Global flows of people, capital, and goods are facing steeper policy barriers, yet migration was at historic highs in 2020 and 2021, capital flows grew by more than 50% a year in 2019-2021, and goods flows hit a record high in 2021. Global trade in goods in September 2022 was 10% higher than the average for the pre-crisis year 2019, and slightly higher than the level before Russia’s renewed invasion of Ukraine. Still, goods are no longer the preeminent driver of global connections; flows of services, international students, and intellectual property grew about twice as fast as goods flows in 2010-2019. Data flows grew by nearly 50% annually during this period, and were turbocharged during the pandemic years, as we discuss in Chapter 5.

These flows are all strengths of the transatlantic economy. Knowledge-intensive and intangible-heavy global value chains are also more concentrated than others, largely in deeply intertwined North Atlantic connections, which we explore in this book.

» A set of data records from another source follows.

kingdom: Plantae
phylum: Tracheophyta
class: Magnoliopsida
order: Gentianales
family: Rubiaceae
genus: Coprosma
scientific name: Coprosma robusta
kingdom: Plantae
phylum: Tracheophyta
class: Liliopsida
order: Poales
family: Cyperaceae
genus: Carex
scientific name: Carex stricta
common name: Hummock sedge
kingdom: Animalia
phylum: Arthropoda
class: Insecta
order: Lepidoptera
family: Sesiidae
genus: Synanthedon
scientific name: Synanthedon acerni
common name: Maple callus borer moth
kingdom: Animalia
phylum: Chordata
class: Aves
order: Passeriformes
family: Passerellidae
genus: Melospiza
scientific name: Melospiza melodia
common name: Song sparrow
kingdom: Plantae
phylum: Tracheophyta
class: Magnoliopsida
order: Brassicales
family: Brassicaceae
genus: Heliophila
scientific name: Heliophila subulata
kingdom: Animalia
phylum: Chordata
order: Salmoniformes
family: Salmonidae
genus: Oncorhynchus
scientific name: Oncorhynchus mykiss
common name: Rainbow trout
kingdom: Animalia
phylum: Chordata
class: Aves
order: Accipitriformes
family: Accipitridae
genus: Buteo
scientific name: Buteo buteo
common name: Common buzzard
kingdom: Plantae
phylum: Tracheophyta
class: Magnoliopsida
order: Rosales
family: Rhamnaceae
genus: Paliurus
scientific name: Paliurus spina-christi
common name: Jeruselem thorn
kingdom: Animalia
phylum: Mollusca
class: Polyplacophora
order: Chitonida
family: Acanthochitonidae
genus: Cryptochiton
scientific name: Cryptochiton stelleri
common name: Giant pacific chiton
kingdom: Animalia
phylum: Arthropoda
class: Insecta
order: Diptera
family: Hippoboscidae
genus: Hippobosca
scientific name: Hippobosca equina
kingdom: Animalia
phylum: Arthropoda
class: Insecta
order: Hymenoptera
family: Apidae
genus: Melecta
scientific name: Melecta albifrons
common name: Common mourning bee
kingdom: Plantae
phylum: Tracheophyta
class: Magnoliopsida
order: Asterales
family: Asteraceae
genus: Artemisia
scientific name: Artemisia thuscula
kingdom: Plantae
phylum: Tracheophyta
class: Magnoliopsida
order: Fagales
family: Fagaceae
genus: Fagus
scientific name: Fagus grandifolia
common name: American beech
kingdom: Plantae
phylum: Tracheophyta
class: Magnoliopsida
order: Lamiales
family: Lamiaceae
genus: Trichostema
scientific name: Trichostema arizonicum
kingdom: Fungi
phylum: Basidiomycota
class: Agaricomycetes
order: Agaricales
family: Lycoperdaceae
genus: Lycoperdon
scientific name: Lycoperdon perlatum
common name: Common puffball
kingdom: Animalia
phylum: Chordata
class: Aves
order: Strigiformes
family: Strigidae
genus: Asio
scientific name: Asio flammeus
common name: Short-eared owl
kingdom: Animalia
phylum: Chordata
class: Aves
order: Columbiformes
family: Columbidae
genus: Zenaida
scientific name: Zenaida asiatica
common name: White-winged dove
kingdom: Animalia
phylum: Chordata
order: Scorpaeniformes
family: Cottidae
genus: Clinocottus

North America and Europe have been among the main beneficiaries of the expansion of global flows, as we demonstrate in our annual surveys. Given the turbulence and tensions of recent years, officials on each side of the Atlantic are now acting to mitigate strategic vulnerabilities and to ensure that people and workers across our economies benefit from this increasing interconnectivity. We discuss the U.S. and EU “protect and promote” agendas in Chapter 3.

On each side of the Atlantic there is a rising chorus calling for “reshored” production and greater self-sufficiency. In Europe, some call for greater “sovereignty” in the digital sphere or in other sectors like medicines or critical materials. The risk is that such calls could lead to more entrenched protectionism that hampers the ability of transatlantic firms to compete fairly in markets on both sides of the pond and beyond. Particularly relevant in this context are current debates about the impact of the U.S. Inflation Reduction Act and the EU’s Green Deal and related subsidy measures, which we discuss in Chapter 4.

Lost in these debates is the fact that U.S. and European companies over many decades have woven a dense web of deep transatlantic connections that is proving to be a strength, not a burden, for both in a more competitive and disruptive age. The transatlantic economy remains the most interconnected, robust, and resilient commercial artery in the world, as we explain in the following chapters.